## How to complete this task
Can you continue the passage on John Adams' views of the Bible and Christianity from its last sentence?

John Adams' eccentric and nuanced opinions of the Bible/Christian religion are especially prone to "out of context," cherry picking for various sides in the historical political-theological culture wars, wishing to "score points."
For instance, he once wrote to Thomas Jefferson:I have examined all, as well as my narrow Sphere, my Streightened means and my busy Life would allow me; and the result is, that the Bible is the best book in the World.
Yet, he also believed that he was reading a canon of books whose contents had been corrupted. In Adams' world, the Roman Catholic Church was the chief "corrupter of Christianity," but that corruption also infected institutional Protestantism as well. For instance, Adams -- who considered himself a "liberal unitarian Christian" -- blamed Roman Catholicism for the doctrines of the Trinity and Incarnation which he bitterly rejected; he also rejected the King James Bible because it was too Catholic!

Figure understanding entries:

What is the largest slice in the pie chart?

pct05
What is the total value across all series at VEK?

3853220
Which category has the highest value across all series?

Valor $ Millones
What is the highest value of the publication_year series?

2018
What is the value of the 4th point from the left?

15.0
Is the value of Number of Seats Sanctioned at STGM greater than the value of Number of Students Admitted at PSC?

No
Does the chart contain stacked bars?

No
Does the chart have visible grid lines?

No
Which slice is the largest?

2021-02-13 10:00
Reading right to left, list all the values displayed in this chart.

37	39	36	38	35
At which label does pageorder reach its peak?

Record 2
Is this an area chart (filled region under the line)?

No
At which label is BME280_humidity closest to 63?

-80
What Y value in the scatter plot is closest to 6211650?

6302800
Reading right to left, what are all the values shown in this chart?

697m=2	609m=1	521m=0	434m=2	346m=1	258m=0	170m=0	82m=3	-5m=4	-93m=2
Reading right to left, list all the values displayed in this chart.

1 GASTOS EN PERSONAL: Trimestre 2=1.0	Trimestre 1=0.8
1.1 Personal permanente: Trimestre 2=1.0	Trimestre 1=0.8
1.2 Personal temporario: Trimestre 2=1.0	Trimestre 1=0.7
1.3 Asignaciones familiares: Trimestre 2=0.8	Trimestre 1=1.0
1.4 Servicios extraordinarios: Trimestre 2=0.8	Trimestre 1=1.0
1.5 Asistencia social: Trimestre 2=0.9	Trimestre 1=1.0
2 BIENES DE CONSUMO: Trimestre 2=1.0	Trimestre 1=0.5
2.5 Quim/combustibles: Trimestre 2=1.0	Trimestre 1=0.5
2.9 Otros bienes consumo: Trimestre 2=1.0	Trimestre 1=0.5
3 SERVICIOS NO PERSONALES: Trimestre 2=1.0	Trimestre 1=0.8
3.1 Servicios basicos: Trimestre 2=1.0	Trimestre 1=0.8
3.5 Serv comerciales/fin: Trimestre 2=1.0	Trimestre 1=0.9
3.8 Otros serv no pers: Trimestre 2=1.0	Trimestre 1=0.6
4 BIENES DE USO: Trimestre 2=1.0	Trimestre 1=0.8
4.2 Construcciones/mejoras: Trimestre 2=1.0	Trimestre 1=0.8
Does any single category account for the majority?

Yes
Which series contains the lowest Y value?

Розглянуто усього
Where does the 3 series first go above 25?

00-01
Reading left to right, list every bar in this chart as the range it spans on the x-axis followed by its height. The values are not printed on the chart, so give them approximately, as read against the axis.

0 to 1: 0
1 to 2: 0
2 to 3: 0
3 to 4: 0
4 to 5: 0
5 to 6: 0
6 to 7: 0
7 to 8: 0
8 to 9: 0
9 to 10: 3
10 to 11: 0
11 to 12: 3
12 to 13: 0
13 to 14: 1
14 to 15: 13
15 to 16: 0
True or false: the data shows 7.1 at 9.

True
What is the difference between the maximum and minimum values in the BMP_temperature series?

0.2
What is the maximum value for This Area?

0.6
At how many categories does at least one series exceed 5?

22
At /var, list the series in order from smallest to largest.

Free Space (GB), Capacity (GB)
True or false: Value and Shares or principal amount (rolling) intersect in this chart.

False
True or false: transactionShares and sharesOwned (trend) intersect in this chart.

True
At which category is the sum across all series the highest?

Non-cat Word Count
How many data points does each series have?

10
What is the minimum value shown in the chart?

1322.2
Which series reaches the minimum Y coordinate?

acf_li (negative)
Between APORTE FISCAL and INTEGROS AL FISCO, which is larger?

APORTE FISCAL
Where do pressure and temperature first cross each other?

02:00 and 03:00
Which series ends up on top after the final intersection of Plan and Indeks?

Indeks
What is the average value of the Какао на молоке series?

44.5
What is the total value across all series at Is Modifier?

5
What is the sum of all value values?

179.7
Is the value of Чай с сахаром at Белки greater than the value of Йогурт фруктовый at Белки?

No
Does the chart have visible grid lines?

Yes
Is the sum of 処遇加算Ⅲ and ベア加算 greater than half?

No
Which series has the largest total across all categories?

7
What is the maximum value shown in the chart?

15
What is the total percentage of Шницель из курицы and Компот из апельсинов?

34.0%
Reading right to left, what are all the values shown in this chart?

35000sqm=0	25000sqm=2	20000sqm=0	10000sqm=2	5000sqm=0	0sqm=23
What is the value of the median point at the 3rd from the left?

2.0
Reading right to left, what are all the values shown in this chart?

## Solved exercise
As he wrote to his son and namesake:
What do you call “The Bible”? The Translation by King James the first? More than half a Catholick.?
But it went beyond merely the KJV. In the same letter he continued:
“The Bible a Rule of Faith.”! What Bible? King James’s? The Hebrew? The Septuagint,? The Vulgate? The Bibles now translated or translating into Chinese, Indian, Negro and all the other Languages of Europe Asia and Affrica? Which of the thirty thousand Variantia are the Rule of Faith?
But he had especial disdain for the KJV. As he also wrote to Thomas Jefferson:
We have now, it seems a National Bible Society, to propagate King James's Bible, through all Nations. Would it not be better, to apply these pious subscriptions, to purify Christendom from the corruptions of Christianity, than to propagate these corruptions in Europe, Asia, Africa, and America!
In particular, John Adams didn't trust ANY of the texts of the Bible whose original manuscripts were written in Hebrew. He thought the original Hebrew manuscripts were ordered burnt by Pope Gregory the 9th such that essential truths contained therein were purposefully concealed.
In fact, Adams thought this included not just the Old Testament, but St. Paul's writings. Adams believed, contrary to most biblical scholars, that Paul's original writings were in Hebrew (and thus burnt as part of Pope Gregory's efforts) as opposed to Greek.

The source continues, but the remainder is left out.